Come in, come in, the mist is rising from the river, but here you’ll find some warmth, some tales, so make yourself comfortable. There’s tea in the pot, or perchance, you brought some wee dram of your own.
The chairs by the window give the best view, allow the best hearing. Ignore the cats, no matter what they say, and don’t open the window for the tapping crows.
I’ll be working at the table in the corner, if you have any need, or she knocks upon the door. And until you stop by again, may your wonderings be bold and your imaginings be wise.
Until your next visit, until the next photograph, the next 12-line story, good fortune and safe wanderings.
He stood lean and tall, his well worn shirt and trousers hung loose, dripping softly from his twig like frame.
Arriving early, claiming one of the best locations on the green, Lindy stood quietly among the shadows of the marketplace, watching the fiddler’s preparations, taking a deep breath, a slow exhale, she dreamt of another life, hoping for a different tune, before setting up her father’s booth, knowing she would be ready long before the ringing of the opening bell.
Musicians were not an uncommon sight during the bustling autumn markets, minstrels, storytellers and other performers of curiosity often stopped, sharing their gifts, their craft, their mysteries in exchange for coin, for food, lodging and other needs not easily met upon the road.
Continuing with her tasks Lindy arranged piles of beets, carrots, onions and the last of the apples, turning the cut bunches of dill, winter savory, and thyme so their freshest stalks were showing forward, all the while watching, out of the corner of her eye, the young solitary fiddler.

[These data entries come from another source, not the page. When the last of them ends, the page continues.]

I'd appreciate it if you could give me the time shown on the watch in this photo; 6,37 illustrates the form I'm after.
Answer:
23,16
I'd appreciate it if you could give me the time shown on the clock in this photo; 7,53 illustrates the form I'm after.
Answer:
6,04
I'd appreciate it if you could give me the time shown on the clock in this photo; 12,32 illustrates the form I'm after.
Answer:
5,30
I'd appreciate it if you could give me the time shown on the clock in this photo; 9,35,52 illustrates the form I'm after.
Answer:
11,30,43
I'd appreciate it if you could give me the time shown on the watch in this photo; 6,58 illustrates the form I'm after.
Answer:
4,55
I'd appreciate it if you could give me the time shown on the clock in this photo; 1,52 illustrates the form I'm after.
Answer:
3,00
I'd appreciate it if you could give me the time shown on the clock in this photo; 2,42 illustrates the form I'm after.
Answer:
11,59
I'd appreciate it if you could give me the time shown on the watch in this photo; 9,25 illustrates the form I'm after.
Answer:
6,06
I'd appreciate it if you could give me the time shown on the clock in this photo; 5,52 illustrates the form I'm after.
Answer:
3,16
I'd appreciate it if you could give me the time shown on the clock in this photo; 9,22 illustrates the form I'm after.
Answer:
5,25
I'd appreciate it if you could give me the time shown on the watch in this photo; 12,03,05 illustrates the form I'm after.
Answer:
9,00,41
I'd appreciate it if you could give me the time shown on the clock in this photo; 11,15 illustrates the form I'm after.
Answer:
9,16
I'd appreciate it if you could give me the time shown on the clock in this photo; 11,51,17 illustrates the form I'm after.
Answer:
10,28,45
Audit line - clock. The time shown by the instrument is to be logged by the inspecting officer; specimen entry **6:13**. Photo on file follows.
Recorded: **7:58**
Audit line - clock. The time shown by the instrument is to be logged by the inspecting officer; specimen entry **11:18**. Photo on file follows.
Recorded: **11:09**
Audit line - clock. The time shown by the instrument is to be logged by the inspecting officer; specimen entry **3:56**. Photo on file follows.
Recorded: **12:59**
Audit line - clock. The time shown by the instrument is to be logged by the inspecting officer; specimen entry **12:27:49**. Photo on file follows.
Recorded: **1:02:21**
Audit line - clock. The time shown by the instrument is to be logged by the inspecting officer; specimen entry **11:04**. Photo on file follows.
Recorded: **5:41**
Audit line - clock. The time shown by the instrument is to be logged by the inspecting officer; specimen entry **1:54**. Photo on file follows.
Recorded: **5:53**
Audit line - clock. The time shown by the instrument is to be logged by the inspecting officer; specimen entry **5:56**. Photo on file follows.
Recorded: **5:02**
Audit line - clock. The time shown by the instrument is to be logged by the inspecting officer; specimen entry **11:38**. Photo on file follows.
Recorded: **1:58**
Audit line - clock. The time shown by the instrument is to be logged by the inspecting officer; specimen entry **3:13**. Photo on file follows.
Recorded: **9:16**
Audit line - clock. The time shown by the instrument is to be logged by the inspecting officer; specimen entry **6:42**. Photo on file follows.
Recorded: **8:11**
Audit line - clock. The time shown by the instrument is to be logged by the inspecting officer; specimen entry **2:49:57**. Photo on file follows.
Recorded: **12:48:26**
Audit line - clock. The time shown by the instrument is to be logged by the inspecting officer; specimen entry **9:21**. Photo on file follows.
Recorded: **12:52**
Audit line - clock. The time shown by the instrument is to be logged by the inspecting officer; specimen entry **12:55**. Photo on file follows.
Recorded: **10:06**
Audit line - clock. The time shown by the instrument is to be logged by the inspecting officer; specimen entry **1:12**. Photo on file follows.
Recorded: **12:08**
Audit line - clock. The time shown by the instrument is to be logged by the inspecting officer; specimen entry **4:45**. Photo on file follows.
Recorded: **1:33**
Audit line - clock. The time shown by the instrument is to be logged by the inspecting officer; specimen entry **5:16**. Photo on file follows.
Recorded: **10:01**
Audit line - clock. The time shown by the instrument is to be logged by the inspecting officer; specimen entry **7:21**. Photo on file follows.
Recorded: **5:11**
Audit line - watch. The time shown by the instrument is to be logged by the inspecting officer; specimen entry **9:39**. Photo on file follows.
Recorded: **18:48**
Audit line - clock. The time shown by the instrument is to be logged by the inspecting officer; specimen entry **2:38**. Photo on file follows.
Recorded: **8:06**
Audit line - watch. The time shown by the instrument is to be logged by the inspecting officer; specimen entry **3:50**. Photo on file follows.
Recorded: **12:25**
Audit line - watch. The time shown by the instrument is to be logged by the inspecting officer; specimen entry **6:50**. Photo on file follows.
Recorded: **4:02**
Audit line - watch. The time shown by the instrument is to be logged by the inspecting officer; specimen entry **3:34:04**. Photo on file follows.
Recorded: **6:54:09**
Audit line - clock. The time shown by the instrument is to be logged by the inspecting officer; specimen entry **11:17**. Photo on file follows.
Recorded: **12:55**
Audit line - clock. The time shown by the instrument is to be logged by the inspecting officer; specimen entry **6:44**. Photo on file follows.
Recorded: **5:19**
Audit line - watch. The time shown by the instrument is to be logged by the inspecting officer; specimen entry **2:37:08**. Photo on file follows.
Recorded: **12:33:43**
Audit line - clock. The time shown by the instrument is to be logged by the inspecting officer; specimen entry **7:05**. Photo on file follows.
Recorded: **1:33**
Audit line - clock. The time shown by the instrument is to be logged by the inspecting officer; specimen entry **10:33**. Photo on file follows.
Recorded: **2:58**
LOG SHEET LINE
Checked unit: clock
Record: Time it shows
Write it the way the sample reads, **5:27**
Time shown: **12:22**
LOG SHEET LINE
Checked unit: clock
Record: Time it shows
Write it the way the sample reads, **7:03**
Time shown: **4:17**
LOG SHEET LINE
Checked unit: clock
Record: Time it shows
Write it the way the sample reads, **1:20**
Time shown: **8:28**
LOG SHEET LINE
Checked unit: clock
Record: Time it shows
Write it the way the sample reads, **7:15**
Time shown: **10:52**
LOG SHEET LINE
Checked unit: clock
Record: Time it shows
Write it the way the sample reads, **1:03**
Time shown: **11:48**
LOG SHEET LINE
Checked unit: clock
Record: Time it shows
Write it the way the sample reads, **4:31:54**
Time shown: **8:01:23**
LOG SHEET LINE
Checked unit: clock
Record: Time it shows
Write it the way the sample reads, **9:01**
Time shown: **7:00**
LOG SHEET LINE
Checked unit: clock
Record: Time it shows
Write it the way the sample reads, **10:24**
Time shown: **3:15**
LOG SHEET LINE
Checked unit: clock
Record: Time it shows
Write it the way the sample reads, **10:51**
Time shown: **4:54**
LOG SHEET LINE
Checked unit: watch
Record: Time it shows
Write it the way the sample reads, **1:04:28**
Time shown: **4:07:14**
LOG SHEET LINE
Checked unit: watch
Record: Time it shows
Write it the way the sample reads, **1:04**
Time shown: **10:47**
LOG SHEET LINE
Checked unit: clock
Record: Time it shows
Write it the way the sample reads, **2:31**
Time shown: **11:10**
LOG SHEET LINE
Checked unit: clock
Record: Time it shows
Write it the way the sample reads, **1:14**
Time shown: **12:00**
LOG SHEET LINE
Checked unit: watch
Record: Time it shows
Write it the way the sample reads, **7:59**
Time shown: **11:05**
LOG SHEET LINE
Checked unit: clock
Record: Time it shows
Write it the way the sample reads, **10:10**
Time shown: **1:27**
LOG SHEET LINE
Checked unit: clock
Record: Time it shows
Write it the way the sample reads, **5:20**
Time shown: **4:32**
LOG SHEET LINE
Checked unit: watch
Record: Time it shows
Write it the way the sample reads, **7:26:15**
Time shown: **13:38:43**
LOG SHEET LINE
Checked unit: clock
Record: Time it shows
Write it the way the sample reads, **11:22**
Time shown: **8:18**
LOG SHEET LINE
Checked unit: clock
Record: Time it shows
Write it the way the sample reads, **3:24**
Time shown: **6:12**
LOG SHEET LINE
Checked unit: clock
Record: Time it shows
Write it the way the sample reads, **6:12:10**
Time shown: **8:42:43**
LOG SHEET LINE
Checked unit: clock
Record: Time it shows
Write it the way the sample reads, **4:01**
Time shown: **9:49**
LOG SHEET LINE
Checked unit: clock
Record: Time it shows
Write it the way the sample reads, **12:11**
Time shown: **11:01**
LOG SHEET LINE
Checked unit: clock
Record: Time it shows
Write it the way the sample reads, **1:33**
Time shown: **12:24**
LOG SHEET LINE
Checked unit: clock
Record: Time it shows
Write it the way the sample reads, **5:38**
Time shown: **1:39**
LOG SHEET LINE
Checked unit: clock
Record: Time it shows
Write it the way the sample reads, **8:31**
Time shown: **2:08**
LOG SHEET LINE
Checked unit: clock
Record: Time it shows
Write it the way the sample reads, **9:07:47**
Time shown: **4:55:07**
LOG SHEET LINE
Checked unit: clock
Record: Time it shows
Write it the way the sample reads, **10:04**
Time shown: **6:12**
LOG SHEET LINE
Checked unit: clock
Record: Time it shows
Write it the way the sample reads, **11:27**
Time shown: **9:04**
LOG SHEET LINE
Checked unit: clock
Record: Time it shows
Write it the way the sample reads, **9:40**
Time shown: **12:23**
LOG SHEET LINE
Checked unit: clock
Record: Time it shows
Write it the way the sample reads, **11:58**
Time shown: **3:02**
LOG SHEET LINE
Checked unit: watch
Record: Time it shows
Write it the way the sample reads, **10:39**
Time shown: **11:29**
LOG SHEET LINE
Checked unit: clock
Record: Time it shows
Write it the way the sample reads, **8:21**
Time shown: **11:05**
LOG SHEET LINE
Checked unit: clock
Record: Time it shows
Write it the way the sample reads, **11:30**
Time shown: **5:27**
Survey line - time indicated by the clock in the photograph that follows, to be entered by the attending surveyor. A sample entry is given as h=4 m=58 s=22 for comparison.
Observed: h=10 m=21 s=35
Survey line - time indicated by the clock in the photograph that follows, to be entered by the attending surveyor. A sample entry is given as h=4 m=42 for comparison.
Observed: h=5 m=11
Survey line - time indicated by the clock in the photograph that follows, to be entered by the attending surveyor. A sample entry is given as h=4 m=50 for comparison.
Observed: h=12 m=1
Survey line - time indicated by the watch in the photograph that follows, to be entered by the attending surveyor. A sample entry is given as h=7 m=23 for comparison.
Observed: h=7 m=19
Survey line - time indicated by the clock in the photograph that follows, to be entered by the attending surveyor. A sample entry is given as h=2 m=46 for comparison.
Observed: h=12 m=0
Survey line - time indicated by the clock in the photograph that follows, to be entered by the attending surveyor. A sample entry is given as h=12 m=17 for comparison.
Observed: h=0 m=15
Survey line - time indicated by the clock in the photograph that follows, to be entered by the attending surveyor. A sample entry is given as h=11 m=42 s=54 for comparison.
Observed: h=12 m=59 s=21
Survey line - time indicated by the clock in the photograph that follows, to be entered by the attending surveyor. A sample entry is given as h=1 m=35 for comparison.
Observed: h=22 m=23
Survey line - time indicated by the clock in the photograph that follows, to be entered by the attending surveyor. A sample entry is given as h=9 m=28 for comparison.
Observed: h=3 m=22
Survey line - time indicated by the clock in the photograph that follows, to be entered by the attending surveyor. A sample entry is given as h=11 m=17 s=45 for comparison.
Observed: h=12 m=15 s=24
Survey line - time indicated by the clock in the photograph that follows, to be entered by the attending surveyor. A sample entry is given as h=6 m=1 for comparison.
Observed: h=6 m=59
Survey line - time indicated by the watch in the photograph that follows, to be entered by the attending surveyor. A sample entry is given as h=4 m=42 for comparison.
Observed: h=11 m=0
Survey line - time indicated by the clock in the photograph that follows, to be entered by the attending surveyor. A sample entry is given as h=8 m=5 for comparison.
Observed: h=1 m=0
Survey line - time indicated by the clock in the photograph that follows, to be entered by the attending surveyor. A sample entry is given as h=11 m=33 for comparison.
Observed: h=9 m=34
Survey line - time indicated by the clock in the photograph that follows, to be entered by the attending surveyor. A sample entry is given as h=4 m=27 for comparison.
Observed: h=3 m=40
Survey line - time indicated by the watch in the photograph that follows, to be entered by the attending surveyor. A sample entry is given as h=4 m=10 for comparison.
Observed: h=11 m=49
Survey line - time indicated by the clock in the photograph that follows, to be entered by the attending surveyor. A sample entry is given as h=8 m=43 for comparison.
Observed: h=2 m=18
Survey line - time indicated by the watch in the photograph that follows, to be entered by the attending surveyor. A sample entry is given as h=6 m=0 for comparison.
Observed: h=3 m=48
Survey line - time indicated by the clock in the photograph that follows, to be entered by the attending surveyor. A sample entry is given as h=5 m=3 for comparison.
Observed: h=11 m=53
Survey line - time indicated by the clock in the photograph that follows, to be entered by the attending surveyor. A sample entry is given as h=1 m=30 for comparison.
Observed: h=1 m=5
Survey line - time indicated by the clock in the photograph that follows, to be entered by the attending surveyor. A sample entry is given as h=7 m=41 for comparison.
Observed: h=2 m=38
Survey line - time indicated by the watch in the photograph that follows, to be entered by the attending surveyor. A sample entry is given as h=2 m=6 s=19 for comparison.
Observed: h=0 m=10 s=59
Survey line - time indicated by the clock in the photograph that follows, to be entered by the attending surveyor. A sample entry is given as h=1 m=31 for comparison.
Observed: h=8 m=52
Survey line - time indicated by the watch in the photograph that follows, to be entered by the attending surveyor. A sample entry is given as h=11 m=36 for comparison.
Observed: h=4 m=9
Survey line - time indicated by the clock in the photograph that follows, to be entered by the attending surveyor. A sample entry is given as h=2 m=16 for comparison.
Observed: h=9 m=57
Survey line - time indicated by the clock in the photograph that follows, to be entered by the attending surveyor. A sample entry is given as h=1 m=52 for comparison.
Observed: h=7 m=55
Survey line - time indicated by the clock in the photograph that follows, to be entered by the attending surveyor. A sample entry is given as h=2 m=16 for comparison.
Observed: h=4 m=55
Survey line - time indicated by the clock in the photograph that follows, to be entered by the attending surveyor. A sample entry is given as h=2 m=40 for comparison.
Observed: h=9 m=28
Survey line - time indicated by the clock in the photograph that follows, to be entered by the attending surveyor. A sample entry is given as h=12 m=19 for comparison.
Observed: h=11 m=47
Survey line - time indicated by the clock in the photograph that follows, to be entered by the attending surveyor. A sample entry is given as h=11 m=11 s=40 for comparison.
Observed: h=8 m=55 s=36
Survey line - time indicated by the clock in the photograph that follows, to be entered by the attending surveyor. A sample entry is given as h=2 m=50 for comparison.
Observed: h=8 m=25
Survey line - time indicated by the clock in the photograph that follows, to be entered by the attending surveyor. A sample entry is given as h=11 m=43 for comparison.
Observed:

He could not be much older than she, Lindy thought, yet here he was out in the world, traveling alone, earning his way with what talent had been his gift, seeing the world, choosing how he spent his days.
The fiddler, aware of being observed, not just by the lovely dark haired creature whose arrival had awakened his own desires, but by other merchants putting up canvas to shade their wares, keep their customers from the cool breezes, readying for the frenzy of the marketplace, hoping to entice with bold colors, bold tastes, and objects both familiar and unusual.
From her opportune position on the western side of the ancient oak which commanded the center of the village green, Lindy strained, listening for the soft tones as the fiddler plucked each string in turn.
Yet Lindy heard nothing, not a single note, nor any sound as she watched a rounded bow pull across the fiddle, even as she saw the fiddler, hearing every note he plucked, every chord he struck, return her observation with his own.
As Lindy wondered why she could not hear the music, the fiddler ceased all movement, the opening bell rang clear, and eager customers moved among the stalls and tents.
Throughout the day, when she stood without customers, Lindy listened for the music, the airs and jigs, the lullabies and laments which danced around the the oak tree, danced among the canvas stalls and she discovered sounds sweeter, more intoxicating than any other music she had ever heard.
At twilight, the unsold vegetables and herbs gathered onto the cart, the wood frame and canvas stowed away, Lindy looked across the green towards the fiddler who was still playing, playing a melody Lindy could not hear, but all around her she saw sleeping men, women and children, smiles upon their faces.
Abandoning the cart, Lindy walked towards the fiddler, walked through the growing silence, walked towards a future unknown, and at this moment, unheard.